Most of us take on help with flyering for the hour before the show because the last thing you want to do before talking to strangers for an hour is to talk to strangers for an hour.

But I quite like flyering, there’s a knack to it and it involves a lot of what the police call “profiling”. Philip is performing a children’s show so he looks out for families. I’m performing a Jewish show so I look out for antisemites. They won’t enjoy my jokes and there are 3,499 other shows that they might prefer.

The big topic of discussion here is the absence of the Fringe App, which has impacted on those doing free unticketed (donation at the end) shows. In particular the “nearby now” function which allowed visitors to take a chance on a show they hadn’t planned to see when they have a gap in their schedule.

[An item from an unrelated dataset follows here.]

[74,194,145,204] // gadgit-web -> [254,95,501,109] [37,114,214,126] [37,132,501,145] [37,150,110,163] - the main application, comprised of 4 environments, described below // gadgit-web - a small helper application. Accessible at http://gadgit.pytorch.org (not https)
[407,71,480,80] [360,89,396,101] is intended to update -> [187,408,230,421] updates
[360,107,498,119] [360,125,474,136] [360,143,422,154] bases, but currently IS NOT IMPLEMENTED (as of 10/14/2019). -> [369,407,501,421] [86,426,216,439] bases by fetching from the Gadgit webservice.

There’s a lot of bad feeling about the way that we were charged the same money partly because we don’t sell tickets or use other box office facilities, but mostly because it wasn’t made clear when we registered. App jokes are rife amongst the comics.

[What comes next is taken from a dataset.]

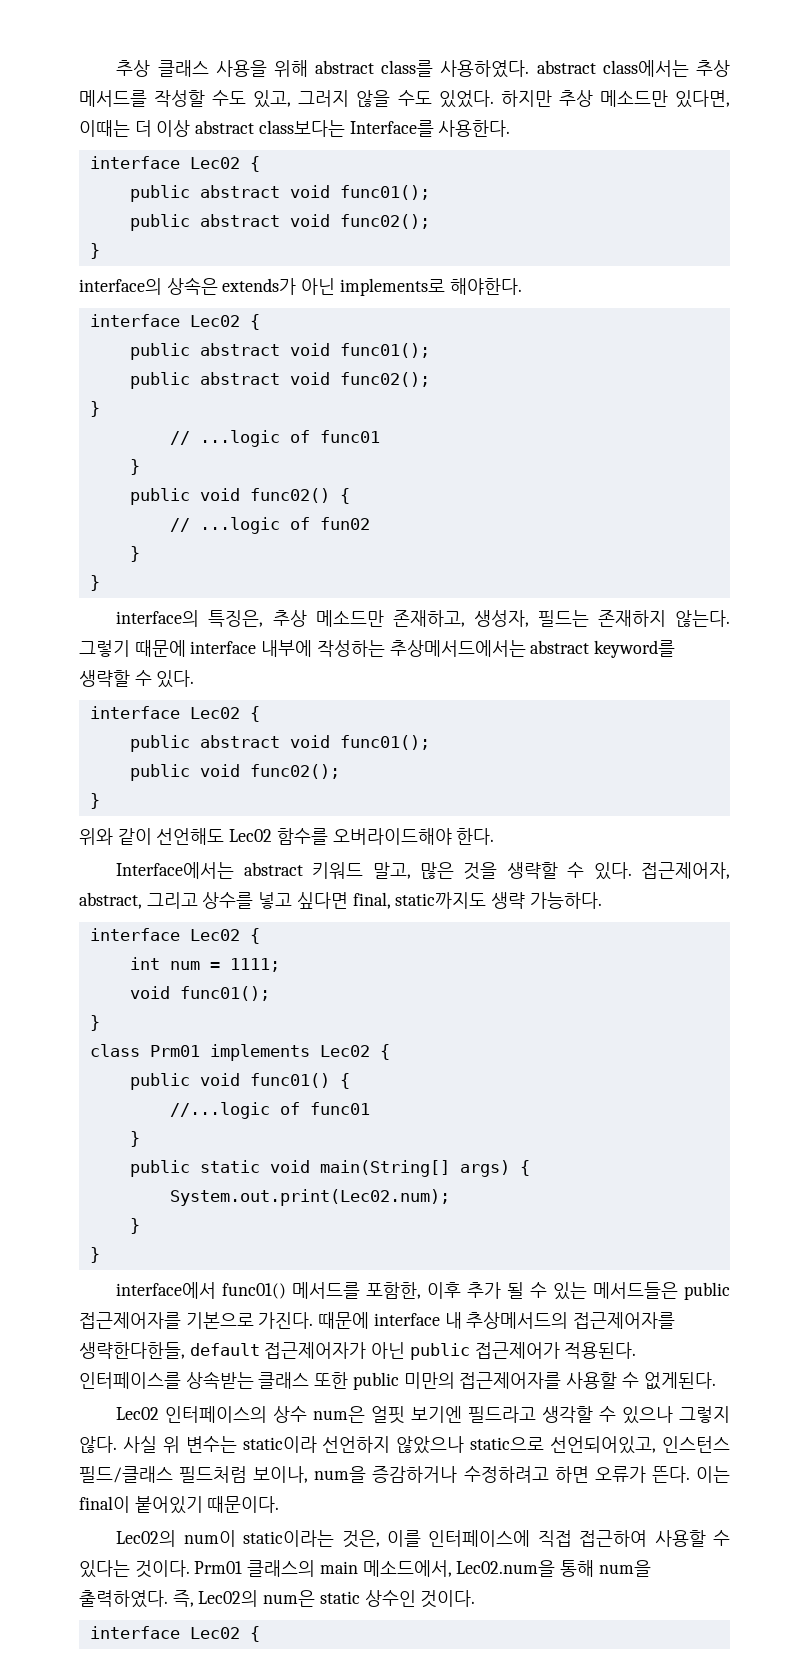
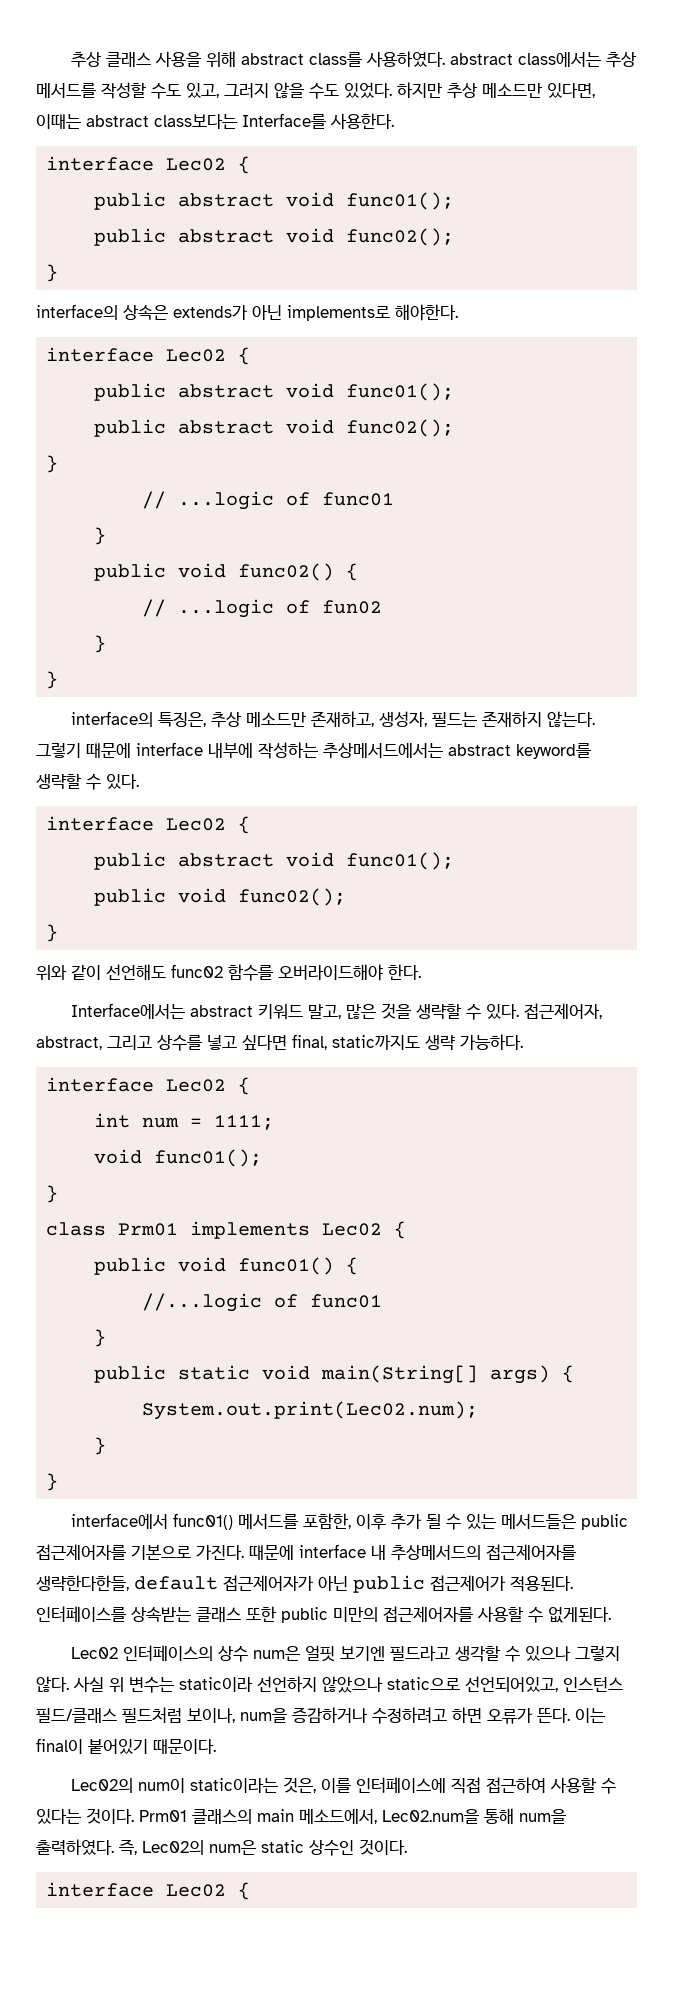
[134,120,191,137] 더 이상 -> (81, 121) none
[229,829,273,842] Lec02 -> [171,964,223,978] func02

After two years away, I feel that this year’s festival is full of ghosts. Venues I’ve performed in that have closed down or aren’t part of this year’s events, flats I’ve stayed in that aren’t available (most memorably one in Bellevue where there were eight of us sharing and my room was so small that I could touch both sides without stretching). I’m remembering conversations I’ve had with friends and strangers, and I’m missing the late, great Lynn Ruth Miller more than I can say.

Bumping into her and going for a cuppa and chat was a much loved regular feature of my previous Fringe experiences.

We still have a couple of weeks left. As well as performing my solo show Pray It Forward and singalong improv show Choir? with Paul Richards every day except for Shabbat, I will be on the radio, host the Funny Women Awards semi finals online, record a live episode of Jew Talkin’ To Me? with a surprise guest and appear onstage at least another 50 something times.

I’m tired just thinking about it. But I love it.

Pray It Forward is on at 11.45am at The Globe Bar, and Choir? at Revolution at 3.55pm, both with PBH’s Free Fringe. The live recording of Jew Talkin’ To Me? Is on Wednesday 17 August at The Box, with Assembly.